In the land of Hollywood fashion, glamour and money, stylists are easy to come by. However, stylists who seek to promote and support the use of ethical fashion and design-that is more of a diamond in the rough. For the ydt launch party, co-founder Lauren and I were lucky to get styled by one of these rare gems, Alex Davis. Post-event we sat down with her to pick her brain about fashion, sustainability, ethics and more.
Your Daily Thread: What inspired you to get into eco/ethical fashion?
Alex Davis: Ethical fashion to me represents a fusion of a lot of different things I am passionate about. I have always been a fashion freak, especially vintage fashion. Everywhere I traveled, including around my home state of Minnesota, I sought out the best vintage stores. In college, I majored in International Relations, which is essentially the study of foreign affairs and global issues among states within the global/international system. I love to travel – studied abroad three times. I also am and have always been a strong believer in eating and growing things healthy and organically. Together, these things have become just a natural evolution and fusion of my interests.

Data shown:
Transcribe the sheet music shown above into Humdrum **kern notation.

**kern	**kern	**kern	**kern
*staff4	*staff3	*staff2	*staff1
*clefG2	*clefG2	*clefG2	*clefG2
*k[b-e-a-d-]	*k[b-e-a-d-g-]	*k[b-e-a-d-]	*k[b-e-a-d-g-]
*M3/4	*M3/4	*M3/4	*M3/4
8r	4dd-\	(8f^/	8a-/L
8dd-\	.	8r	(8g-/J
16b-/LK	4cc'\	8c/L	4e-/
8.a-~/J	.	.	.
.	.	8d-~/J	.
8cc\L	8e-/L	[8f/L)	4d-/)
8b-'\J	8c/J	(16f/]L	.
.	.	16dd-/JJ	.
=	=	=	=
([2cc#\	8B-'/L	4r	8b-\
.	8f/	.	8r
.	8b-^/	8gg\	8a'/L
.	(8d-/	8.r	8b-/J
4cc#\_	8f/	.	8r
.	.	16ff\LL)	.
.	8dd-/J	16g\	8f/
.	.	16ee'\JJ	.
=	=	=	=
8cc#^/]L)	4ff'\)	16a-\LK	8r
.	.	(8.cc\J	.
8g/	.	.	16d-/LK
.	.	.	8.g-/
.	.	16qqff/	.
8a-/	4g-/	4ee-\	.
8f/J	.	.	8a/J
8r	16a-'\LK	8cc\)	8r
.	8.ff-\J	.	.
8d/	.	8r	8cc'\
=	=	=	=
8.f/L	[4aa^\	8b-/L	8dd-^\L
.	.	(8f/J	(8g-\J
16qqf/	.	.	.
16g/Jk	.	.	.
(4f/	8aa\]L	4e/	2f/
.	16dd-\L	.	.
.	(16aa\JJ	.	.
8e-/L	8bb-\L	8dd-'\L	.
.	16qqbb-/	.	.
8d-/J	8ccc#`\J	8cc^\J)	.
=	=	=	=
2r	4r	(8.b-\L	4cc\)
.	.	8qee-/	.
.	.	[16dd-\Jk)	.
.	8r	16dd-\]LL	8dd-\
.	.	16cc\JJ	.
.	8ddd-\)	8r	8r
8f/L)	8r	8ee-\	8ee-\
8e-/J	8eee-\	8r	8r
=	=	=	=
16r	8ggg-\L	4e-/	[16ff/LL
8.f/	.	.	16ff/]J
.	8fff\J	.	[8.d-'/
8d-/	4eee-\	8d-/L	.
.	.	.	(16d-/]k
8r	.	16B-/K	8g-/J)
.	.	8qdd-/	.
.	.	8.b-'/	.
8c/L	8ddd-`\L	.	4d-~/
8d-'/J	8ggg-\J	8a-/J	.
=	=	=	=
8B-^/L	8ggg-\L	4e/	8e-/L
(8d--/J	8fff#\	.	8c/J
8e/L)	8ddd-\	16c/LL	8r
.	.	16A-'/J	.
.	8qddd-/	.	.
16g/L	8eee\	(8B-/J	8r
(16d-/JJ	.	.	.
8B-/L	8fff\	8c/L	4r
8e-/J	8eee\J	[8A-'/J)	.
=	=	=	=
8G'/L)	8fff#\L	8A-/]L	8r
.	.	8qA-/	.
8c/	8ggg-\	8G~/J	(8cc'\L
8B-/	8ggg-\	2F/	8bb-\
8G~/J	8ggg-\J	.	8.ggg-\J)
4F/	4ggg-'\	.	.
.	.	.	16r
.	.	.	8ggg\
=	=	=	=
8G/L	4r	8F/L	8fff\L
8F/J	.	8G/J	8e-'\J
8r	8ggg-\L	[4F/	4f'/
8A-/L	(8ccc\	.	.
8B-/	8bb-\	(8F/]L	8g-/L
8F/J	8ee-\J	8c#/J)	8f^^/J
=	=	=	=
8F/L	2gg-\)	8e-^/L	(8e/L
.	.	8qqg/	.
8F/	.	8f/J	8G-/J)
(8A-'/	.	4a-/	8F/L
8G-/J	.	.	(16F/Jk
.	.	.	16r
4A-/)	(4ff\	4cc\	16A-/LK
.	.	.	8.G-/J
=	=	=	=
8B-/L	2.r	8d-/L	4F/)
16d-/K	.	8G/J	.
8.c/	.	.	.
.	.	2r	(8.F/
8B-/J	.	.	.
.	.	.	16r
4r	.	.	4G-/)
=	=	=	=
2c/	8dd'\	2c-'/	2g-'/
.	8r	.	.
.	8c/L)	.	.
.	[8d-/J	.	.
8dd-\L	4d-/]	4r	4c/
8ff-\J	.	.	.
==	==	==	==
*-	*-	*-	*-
* * *
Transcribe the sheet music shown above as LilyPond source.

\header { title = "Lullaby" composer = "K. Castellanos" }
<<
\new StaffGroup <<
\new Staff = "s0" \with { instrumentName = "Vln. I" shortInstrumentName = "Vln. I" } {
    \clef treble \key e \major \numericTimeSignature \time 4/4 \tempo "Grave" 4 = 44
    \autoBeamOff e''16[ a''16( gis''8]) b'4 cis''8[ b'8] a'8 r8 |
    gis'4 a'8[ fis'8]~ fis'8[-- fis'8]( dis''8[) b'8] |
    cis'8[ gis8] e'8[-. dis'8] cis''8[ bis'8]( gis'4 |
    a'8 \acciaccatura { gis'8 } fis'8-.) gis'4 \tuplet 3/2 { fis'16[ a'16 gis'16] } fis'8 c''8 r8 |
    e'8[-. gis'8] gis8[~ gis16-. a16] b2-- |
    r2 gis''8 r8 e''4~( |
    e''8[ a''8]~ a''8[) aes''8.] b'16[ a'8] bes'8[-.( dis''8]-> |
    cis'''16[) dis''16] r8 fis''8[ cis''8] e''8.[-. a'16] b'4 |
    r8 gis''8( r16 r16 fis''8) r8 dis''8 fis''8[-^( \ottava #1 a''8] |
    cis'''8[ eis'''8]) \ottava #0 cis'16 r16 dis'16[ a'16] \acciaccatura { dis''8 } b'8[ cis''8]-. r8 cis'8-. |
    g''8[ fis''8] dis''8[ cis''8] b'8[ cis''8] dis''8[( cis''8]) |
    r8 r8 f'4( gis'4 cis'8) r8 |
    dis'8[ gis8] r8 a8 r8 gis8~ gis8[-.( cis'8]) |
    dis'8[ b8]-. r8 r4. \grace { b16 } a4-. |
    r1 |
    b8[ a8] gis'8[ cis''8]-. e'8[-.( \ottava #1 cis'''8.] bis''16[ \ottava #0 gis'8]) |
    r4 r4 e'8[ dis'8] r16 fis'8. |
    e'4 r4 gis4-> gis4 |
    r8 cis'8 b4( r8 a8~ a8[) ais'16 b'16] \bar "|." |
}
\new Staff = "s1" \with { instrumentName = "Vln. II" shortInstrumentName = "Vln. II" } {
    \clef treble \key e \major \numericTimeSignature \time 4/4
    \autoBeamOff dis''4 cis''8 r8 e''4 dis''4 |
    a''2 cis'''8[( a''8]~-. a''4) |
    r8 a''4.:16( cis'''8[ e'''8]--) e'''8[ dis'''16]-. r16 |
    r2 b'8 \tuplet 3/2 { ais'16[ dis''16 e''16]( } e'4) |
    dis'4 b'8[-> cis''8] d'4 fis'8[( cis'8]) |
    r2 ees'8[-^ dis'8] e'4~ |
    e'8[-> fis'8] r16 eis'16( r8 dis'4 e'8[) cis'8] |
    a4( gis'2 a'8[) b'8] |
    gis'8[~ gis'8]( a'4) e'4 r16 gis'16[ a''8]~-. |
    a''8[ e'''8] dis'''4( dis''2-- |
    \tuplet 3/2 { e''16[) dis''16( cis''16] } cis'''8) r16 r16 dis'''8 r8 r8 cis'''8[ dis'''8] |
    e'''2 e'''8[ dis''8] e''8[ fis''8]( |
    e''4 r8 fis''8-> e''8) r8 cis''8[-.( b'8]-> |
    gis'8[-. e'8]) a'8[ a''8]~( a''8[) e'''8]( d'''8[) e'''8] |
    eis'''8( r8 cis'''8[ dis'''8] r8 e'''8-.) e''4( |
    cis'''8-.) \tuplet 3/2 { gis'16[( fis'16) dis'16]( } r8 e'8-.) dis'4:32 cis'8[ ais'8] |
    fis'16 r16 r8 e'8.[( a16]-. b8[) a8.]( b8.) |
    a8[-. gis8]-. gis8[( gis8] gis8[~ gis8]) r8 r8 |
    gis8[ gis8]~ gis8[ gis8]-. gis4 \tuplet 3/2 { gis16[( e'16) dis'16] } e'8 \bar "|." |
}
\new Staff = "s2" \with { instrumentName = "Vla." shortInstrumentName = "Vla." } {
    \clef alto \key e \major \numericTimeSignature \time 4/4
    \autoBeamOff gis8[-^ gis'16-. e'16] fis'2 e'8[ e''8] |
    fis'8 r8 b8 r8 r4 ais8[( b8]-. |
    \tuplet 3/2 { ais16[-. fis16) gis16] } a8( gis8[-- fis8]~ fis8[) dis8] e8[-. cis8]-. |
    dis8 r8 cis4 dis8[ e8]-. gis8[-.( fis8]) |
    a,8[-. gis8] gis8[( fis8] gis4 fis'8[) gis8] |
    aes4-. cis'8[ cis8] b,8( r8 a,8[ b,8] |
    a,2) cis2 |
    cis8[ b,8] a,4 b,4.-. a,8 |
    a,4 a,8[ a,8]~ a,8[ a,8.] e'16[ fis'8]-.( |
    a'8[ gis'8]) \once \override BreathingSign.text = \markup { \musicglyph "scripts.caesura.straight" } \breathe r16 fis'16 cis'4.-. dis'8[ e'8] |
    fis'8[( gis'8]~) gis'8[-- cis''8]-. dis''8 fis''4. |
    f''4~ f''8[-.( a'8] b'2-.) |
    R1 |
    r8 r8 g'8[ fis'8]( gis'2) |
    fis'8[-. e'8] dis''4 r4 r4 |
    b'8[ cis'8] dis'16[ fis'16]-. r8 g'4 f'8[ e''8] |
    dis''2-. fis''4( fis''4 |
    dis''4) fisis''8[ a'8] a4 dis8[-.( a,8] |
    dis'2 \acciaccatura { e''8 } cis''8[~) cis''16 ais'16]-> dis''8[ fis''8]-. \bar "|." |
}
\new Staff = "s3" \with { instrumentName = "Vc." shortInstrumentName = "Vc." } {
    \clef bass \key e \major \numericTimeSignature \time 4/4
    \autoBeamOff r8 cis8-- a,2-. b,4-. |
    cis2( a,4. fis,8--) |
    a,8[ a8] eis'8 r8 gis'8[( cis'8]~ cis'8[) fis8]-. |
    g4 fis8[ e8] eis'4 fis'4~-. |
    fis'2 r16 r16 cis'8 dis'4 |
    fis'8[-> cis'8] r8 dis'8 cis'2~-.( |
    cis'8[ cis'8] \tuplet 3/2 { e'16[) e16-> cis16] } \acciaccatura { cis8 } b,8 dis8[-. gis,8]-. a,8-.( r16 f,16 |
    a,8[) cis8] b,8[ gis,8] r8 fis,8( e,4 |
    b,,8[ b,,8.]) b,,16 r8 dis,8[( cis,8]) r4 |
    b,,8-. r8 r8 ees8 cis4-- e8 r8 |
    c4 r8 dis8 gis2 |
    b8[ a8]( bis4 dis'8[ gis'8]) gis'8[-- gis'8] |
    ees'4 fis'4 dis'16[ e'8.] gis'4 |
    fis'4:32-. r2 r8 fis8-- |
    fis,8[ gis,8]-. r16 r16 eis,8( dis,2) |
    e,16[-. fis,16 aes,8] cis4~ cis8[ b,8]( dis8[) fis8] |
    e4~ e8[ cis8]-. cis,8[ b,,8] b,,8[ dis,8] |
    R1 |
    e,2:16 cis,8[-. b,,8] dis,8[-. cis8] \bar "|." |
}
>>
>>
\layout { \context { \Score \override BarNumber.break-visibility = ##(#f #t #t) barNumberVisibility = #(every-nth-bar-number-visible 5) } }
---
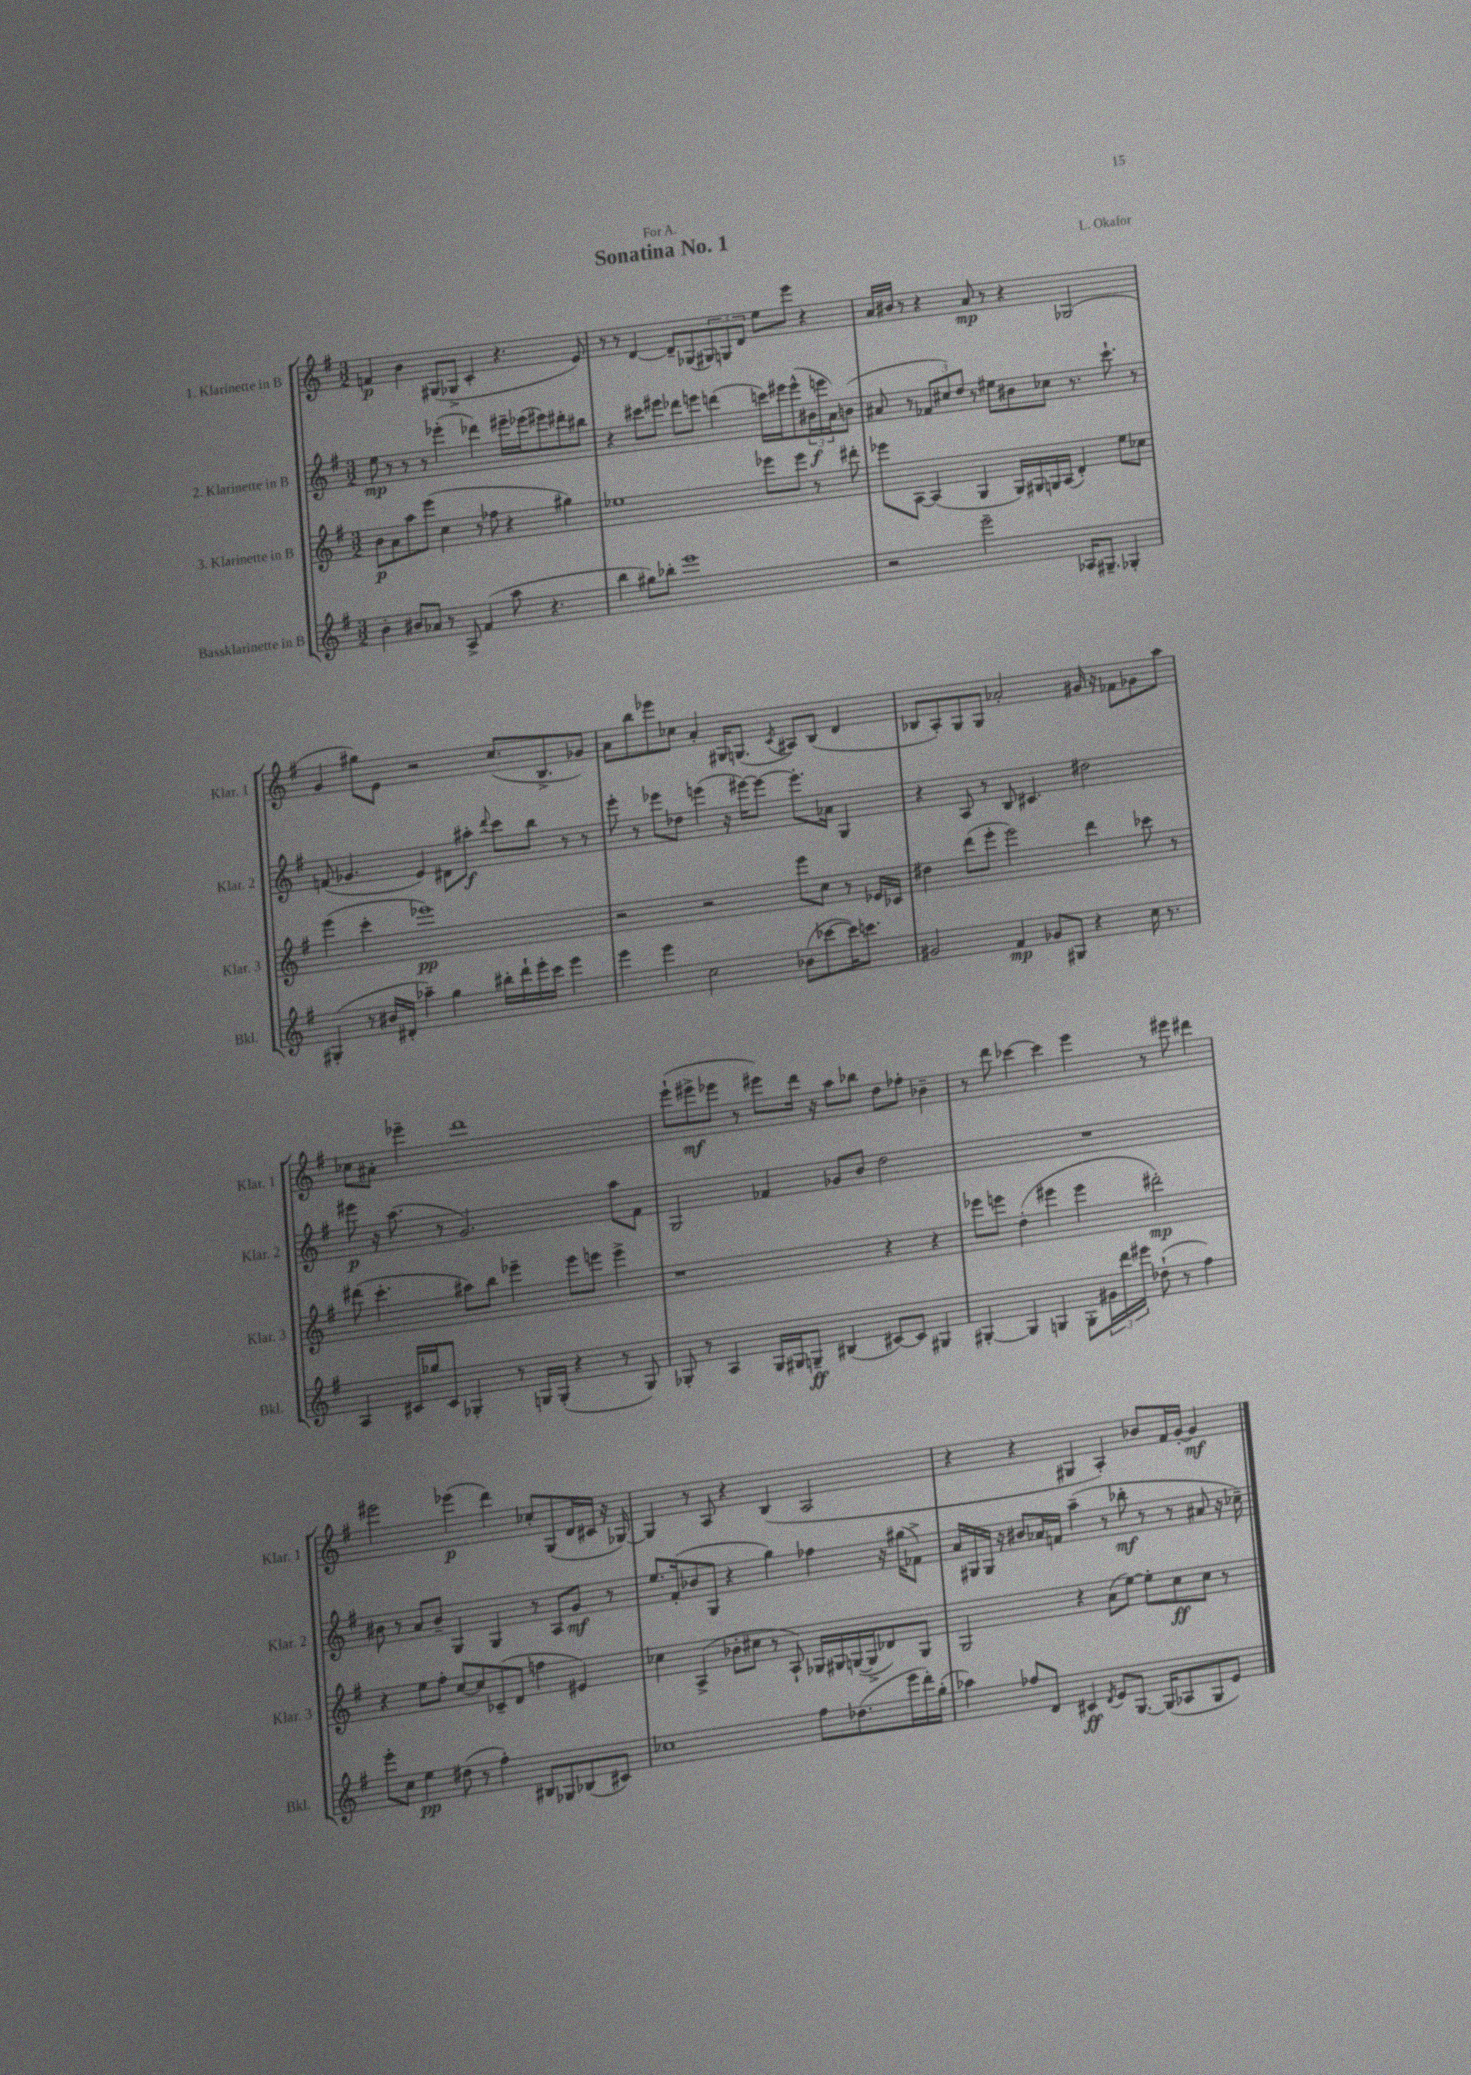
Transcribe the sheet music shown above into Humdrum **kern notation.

Directive 1:
Rewrite the interview from "Alex Davis: Ethical" up to and including "of my interests.", putting "thrift shops" in place of "vintage stores".
Directive 2:
From the listing, return the lines verbatim, from the line with "Transcribe the sheet music shown above as" up to and including the line with "gis'4 a'8[ fis'8]~".

Task output 1:
Alex Davis: Ethical fashion to me represents a fusion of a lot of different things I am passionate about. I have always been a fashion freak, especially vintage fashion. Everywhere I traveled, including around my home state of Minnesota, I sought out the best thrift shops. In college, I majored in International Relations, which is essentially the study of foreign affairs and global issues among states within the global/international system. I love to travel – studied abroad three times. I also am and have always been a strong believer in eating and growing things healthy and organically. Together, these things have become just a natural evolution and fusion of my interests.

Task output 2:
Transcribe the sheet music shown above as LilyPond source.

\header { title = "Lullaby" composer = "K. Castellanos" }
<<
\new StaffGroup <<
\new Staff = "s0" \with { instrumentName = "Vln. I" shortInstrumentName = "Vln. I" } {
    \clef treble \key e \major \numericTimeSignature \time 4/4 \tempo "Grave" 4 = 44
    \autoBeamOff e''16[ a''16( gis''8]) b'4 cis''8[ b'8] a'8 r8 |
    gis'4 a'8[ fis'8]~ fis'8[-- fis'8]( dis''8[) b'8] |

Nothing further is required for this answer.